Document extract:
══════

The current job market is VERY, VERY competitive you need to sharpen your skills!
The better interviewer gets the job, not the smartest person
Interviewing is a skill, the more you practice, the better you become
Now let’s get back to the problem….
You are given an array and an integer.
In one operation, you can pick two numbers from the array whose sum equals k and remove them from the array.
Return the maximum number of operations you can perform on the array.
Let’s analyze some keywords in this problem…
It’s looking for the number of pairs and the indices are not important there we can … sort!
The first step is to sort the array and then apply the two-pointer pattern.
Once sorted we can apply the two-pointer technique.
Initialize your Left and Right pointers:
L=0
R= arr.size()

══════

Data shown:
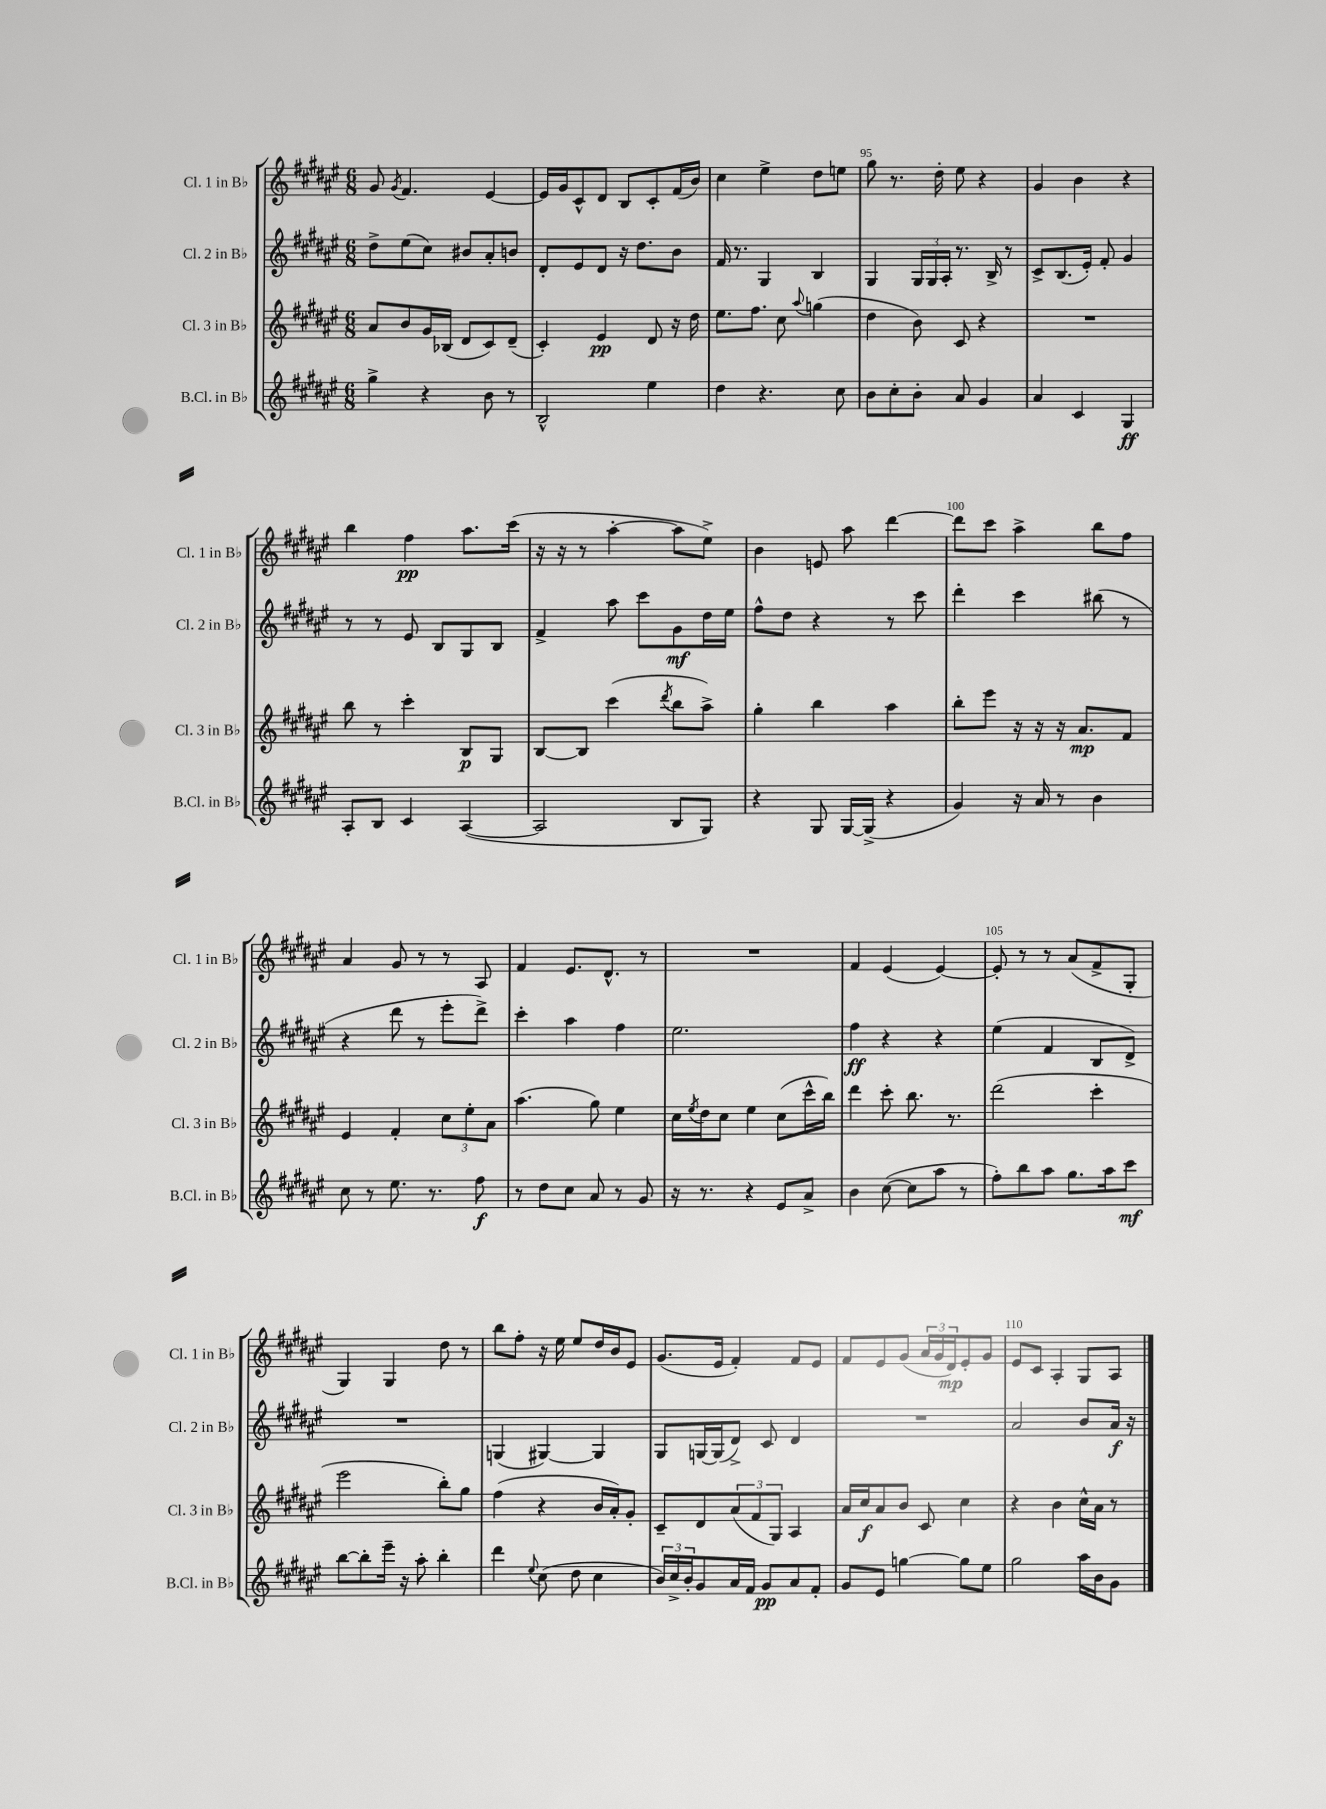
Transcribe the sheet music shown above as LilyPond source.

<<
\new StaffGroup <<
\new Staff = "s0" \with { instrumentName = "Cl. 1 in Bb" shortInstrumentName = "Cl. 1 in Bb" } {
    \clef treble \key fis \major \numericTimeSignature \time 6/8
    gis'8 \acciaccatura { gis'8 } fis'4. eis'4~ |
    eis'16 gis'16 cis'8-^ dis'8 b8 cis'8-. fis'16( b'16) |
    cis''4 eis''4-> dis''8 e''8 |
    gis''8 r8. dis''16-. eis''8 r4 |
    gis'4 b'4 r4 |
    b''4 fis''4\pp ais''8. cis'''16( |
    r16 r16 r8 ais''4~-. ais''8 eis''8->) |
    b'4 e'8 ais''8 dis'''4~ |
    dis'''8 cis'''8 ais''4-> b''8 fis''8 |
    ais'4 gis'8 r8 r8 ais8 |
    fis'4 eis'8. dis'8.-^ r8 |
    R2. |
    fis'4 eis'4( eis'4~) |
    eis'8-. r8 r8 ais'8( fis'8-> gis8-. |
    gis4) gis4 dis''8 r8 |
    b''8 fis''8-. r16 eis''16 eis''8 dis''16 b'16 eis'8 |
    gis'8.( eis'16 fis'4-.) fis'8 eis'8 |
    fis'8 eis'8 gis'8( \tuplet 3/2 { ais'16 gis'16 dis'16\mp) } eis'8-. gis'8 |
    eis'8 cis'8 ais4-. gis8 ais8 \bar "|." |
}
\new Staff = "s1" \with { instrumentName = "Cl. 2 in Bb" shortInstrumentName = "Cl. 2 in Bb" } {
    \clef treble \key fis \major \numericTimeSignature \time 6/8
    dis''8-> eis''8( cis''8) bis'8 ais'8-. b'8 |
    dis'8-. eis'8 dis'8 r16 dis''8. b'8 |
    fis'16 r8. gis4 b4 |
    gis4 \tuplet 3/2 { gis16 gis16 ais16-. } r8. b16-> r8 |
    cis'8-> b8.( eis'16-.) fis'8-. gis'4 |
    r8 r8 eis'8 b8 gis8 b8 |
    fis'4-> ais''8 cis'''8 gis'8\mf dis''16 eis''16 |
    fis''8-^ dis''8 r4 r8 cis'''8 |
    dis'''4-. cis'''4 bis''8( r8 |
    r4 dis'''8 r8 eis'''8-. dis'''8->) |
    cis'''4-. ais''4 fis''4 |
    eis''2. |
    fis''4\ff r4 r4 |
    eis''4( fis'4 b8 dis'8->) |
    R2. |
    g4( gis4~) gis4 |
    gis8 g16~ g16( dis'8->) cis'8 dis'4 |
    R2. |
    ais'2 b'8 ais'16\f r16 \bar "|." |
}
\new Staff = "s2" \with { instrumentName = "Cl. 3 in Bb" shortInstrumentName = "Cl. 3 in Bb" } {
    \clef treble \key fis \major \numericTimeSignature \time 6/8
    ais'8 b'8 gis'16 bes16( dis'8 cis'8) dis'8--( |
    cis'4-.) eis'4\pp dis'8 r16 dis''16 |
    eis''8. fis''8. cis''8 \appoggiatura { ais''8 } g''4( |
    dis''4 b'8) cis'8 r4 |
    R2. |
    b''8 r8 cis'''4-. b8\p gis8 |
    b8~ b8 cis'''4( \acciaccatura { dis'''8 } b''8 ais''8->) |
    gis''4-. b''4 ais''4 |
    b''8-. eis'''8 r16 r16 r16 ais'8.\mp fis'8 |
    eis'4 fis'4-. \tuplet 3/2 { cis''8 eis''8-. ais'8 } |
    ais''4.( gis''8) eis''4 |
    cis''16 \acciaccatura { eis''8 } dis''16 cis''8 eis''4 cis''8( cis'''16-^ b''16) |
    dis'''4 cis'''8-. b''8. r8. |
    dis'''2( cis'''4-. |
    eis'''2 b''8-.) gis''8 |
    fis''4( r4 b'16 ais'16-.) gis'8-. |
    cis'8-- dis'8 \tuplet 3/2 { ais'8( fis'8 gis8) } ais4 |
    ais'16 cis''16\f ais'8 b'8 cis'8 cis''4 |
    r4 b'4 cis''16-^ ais'16 r8 \bar "|." |
}
\new Staff = "s3" \with { instrumentName = "B.Cl. in Bb" shortInstrumentName = "B.Cl. in Bb" } {
    \clef treble \key fis \major \numericTimeSignature \time 6/8
    gis''4-> r4 b'8 r8 |
    b2-^ eis''4 |
    dis''4 r4. cis''8 |
    b'8 cis''8-. b'8-. ais'8 gis'4 |
    ais'4 cis'4 gis4\ff |
    ais8-. b8 cis'4 ais4~( |
    ais2 b8 gis8) |
    r4 gis8 gis16~ gis16->( r4 |
    gis'4) r16 ais'16 r8 b'4 |
    cis''8 r8 eis''8. r8. fis''8\f |
    r8 dis''8 cis''8 ais'8 r8 gis'8 |
    r16 r8. r4 eis'8 ais'8-> |
    b'4 cis''8~( cis''8 ais''8 r8 |
    fis''8-.) b''8 ais''8 gis''8. ais''16 cis'''8\mf |
    b''8~ b''8-. eis'''16-- r16 ais''8-. b''4-. |
    dis'''4 \appoggiatura { eis''8 } cis''8( dis''8 cis''4 |
    \tuplet 3/2 { b'16) cis''16-> b'16-. } gis'8 ais'16 fis'16 gis'8\pp ais'8 fis'8-. |
    gis'8 eis'8 g''4~ g''8 eis''8 |
    gis''2 ais''16 b'16 gis'8 \bar "|." |
}
>>
>>
\layout { \context { \Score currentBarNumber = #92 \override BarNumber.break-visibility = ##(#f #t #t) barNumberVisibility = #(every-nth-bar-number-visible 5) } }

══════

To-do list:
• 1. Answer these questions about the interview-prep excerpt:
(a) Who gets the job, according to the excerpt?
(b) What must the two numbers picked in one operation sum to?
(c) What value is the Left pointer initialized to?
• 2. Pick out every line of the records that contains the string "tuplet".
The text and the records are unrelated to each other.

Task responses:
• 1.
(a) The better interviewer, not the smartest person.
(b) k.
(c) 0.

• 2.
    fis'8 eis'8 gis'8( \tuplet 3/2 { ais'16 gis'16 dis'16\mp) } eis'8-. gis'8 |
    gis4 \tuplet 3/2 { gis16 gis16 ais16-. } r8. b16-> r8 |
    eis'4 fis'4-. \tuplet 3/2 { cis''8 eis''8-. ais'8 } |
    cis'8-- dis'8 \tuplet 3/2 { ais'8( fis'8 gis8) } ais4 |
    \tuplet 3/2 { b'16) cis''16-> b'16-. } gis'8 ais'16 fis'16 gis'8\pp ais'8 fis'8-. |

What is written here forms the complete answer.